ABOUT THIS TASK: What follows is a set of records; repeat them exactly, without the pictures.

__________

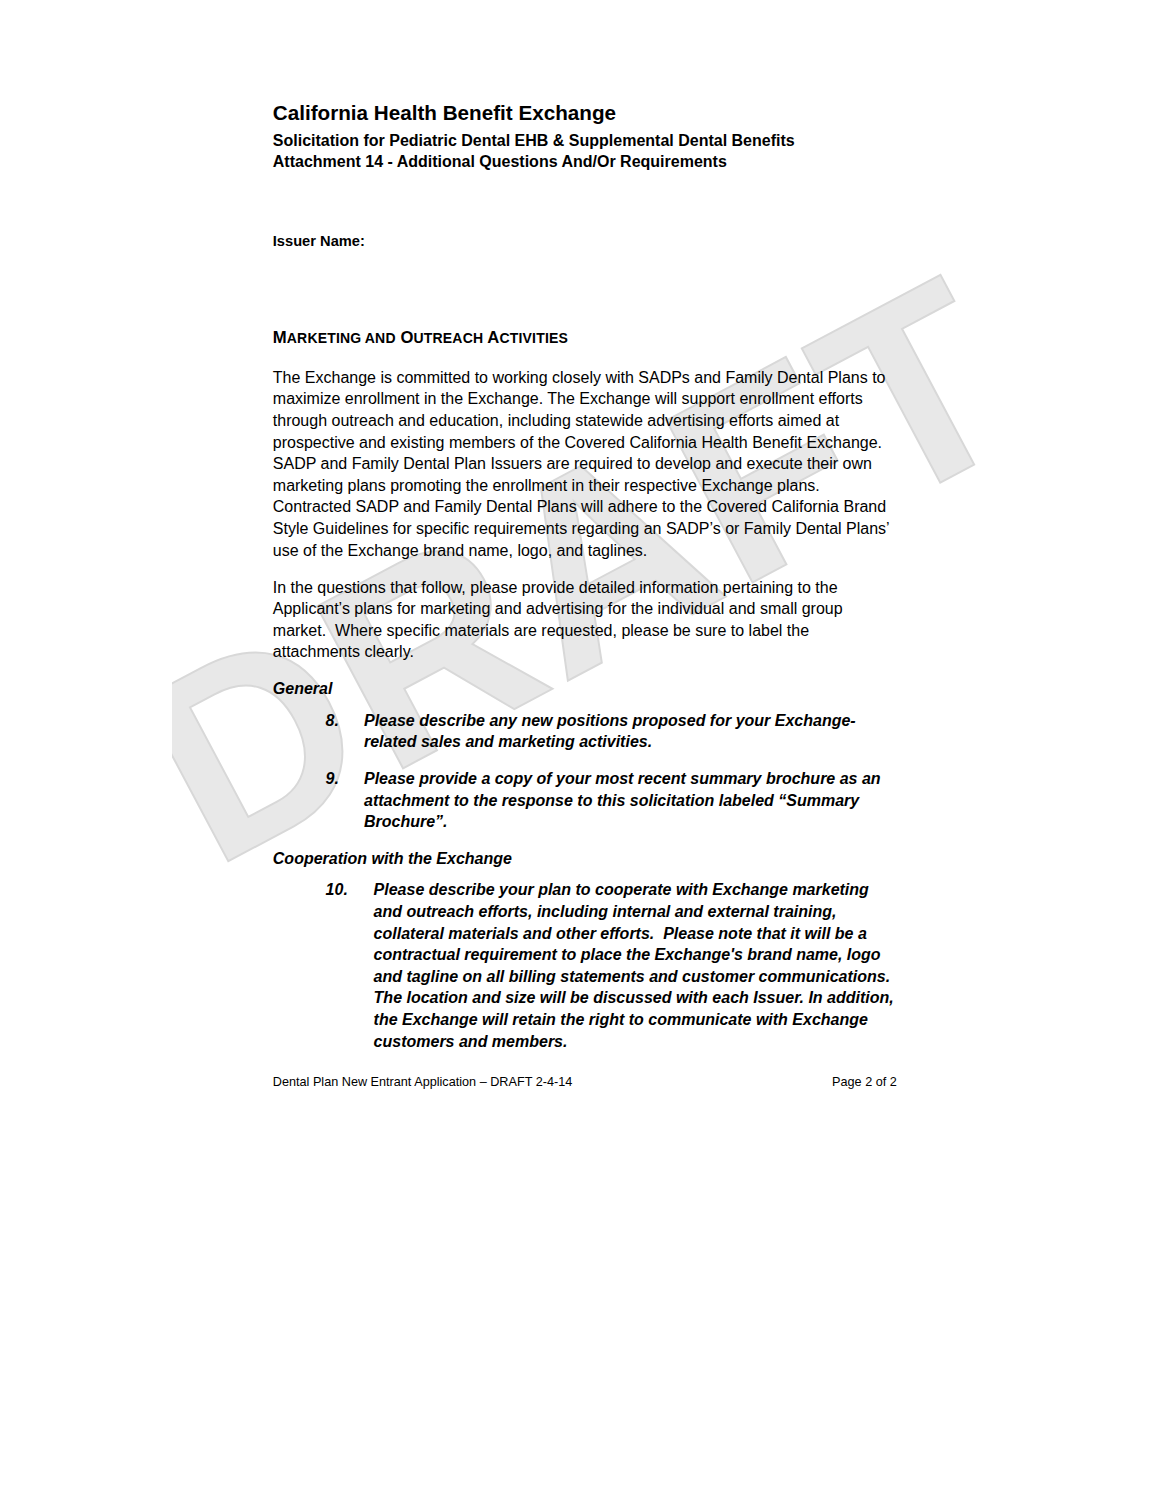DRAFT
California Health Benefit Exchange
Solicitation for Pediatric Dental EHB & Supplemental Dental Benefits
Attachment 14 - Additional Questions And/Or Requirements
Issuer Name:
MARKETING AND OUTREACH ACTIVITIES
The Exchange is committed to working closely with SADPs and Family Dental Plans to maximize enrollment in the Exchange. The Exchange will support enrollment efforts through outreach and education, including statewide advertising efforts aimed at prospective and existing members of the Covered California Health Benefit Exchange. SADP and Family Dental Plan Issuers are required to develop and execute their own marketing plans promoting the enrollment in their respective Exchange plans. Contracted SADP and Family Dental Plans will adhere to the Covered California Brand Style Guidelines for specific requirements regarding an SADP’s or Family Dental Plans’ use of the Exchange brand name, logo, and taglines.
In the questions that follow, please provide detailed information pertaining to the Applicant’s plans for marketing and advertising for the individual and small group market. Where specific materials are requested, please be sure to label the attachments clearly.
General
8. Please describe any new positions proposed for your Exchange-related sales and marketing activities.
9. Please provide a copy of your most recent summary brochure as an attachment to the response to this solicitation labeled “Summary Brochure”.
Cooperation with the Exchange
10. Please describe your plan to cooperate with Exchange marketing and outreach efforts, including internal and external training, collateral materials and other efforts. Please note that it will be a contractual requirement to place the Exchange's brand name, logo and tagline on all billing statements and customer communications. The location and size will be discussed with each Issuer. In addition, the Exchange will retain the right to communicate with Exchange customers and members.
Dental Plan New Entrant Application – DRAFT 2-4-14 Page 2 of 2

__________

RESPONSE FOR THIS EXERCISE:
DRAFT
California Health Benefit Exchange
Solicitation for Pediatric Dental EHB & Supplemental Dental Benefits
Attachment 14 - Additional Questions And/Or Requirements
Issuer Name:
MARKETING AND OUTREACH ACTIVITIES
The Exchange is committed to working closely with SADPs and Family Dental Plans to maximize enrollment in the Exchange. The Exchange will support enrollment efforts through outreach and education, including statewide advertising efforts aimed at prospective and existing members of the Covered California Health Benefit Exchange. SADP and Family Dental Plan Issuers are required to develop and execute their own marketing plans promoting the enrollment in their respective Exchange plans. Contracted SADP and Family Dental Plans will adhere to the Covered California Brand Style Guidelines for specific requirements regarding an SADP’s or Family Dental Plans’ use of the Exchange brand name, logo, and taglines.
In the questions that follow, please provide detailed information pertaining to the Applicant’s plans for marketing and advertising for the individual and small group market. Where specific materials are requested, please be sure to label the attachments clearly.
General
8. Please describe any new positions proposed for your Exchange-related sales and marketing activities.
9. Please provide a copy of your most recent summary brochure as an attachment to the response to this solicitation labeled “Summary Brochure”.
Cooperation with the Exchange
10. Please describe your plan to cooperate with Exchange marketing and outreach efforts, including internal and external training, collateral materials and other efforts. Please note that it will be a contractual requirement to place the Exchange's brand name, logo and tagline on all billing statements and customer communications. The location and size will be discussed with each Issuer. In addition, the Exchange will retain the right to communicate with Exchange customers and members.
Dental Plan New Entrant Application – DRAFT 2-4-14 Page 2 of 2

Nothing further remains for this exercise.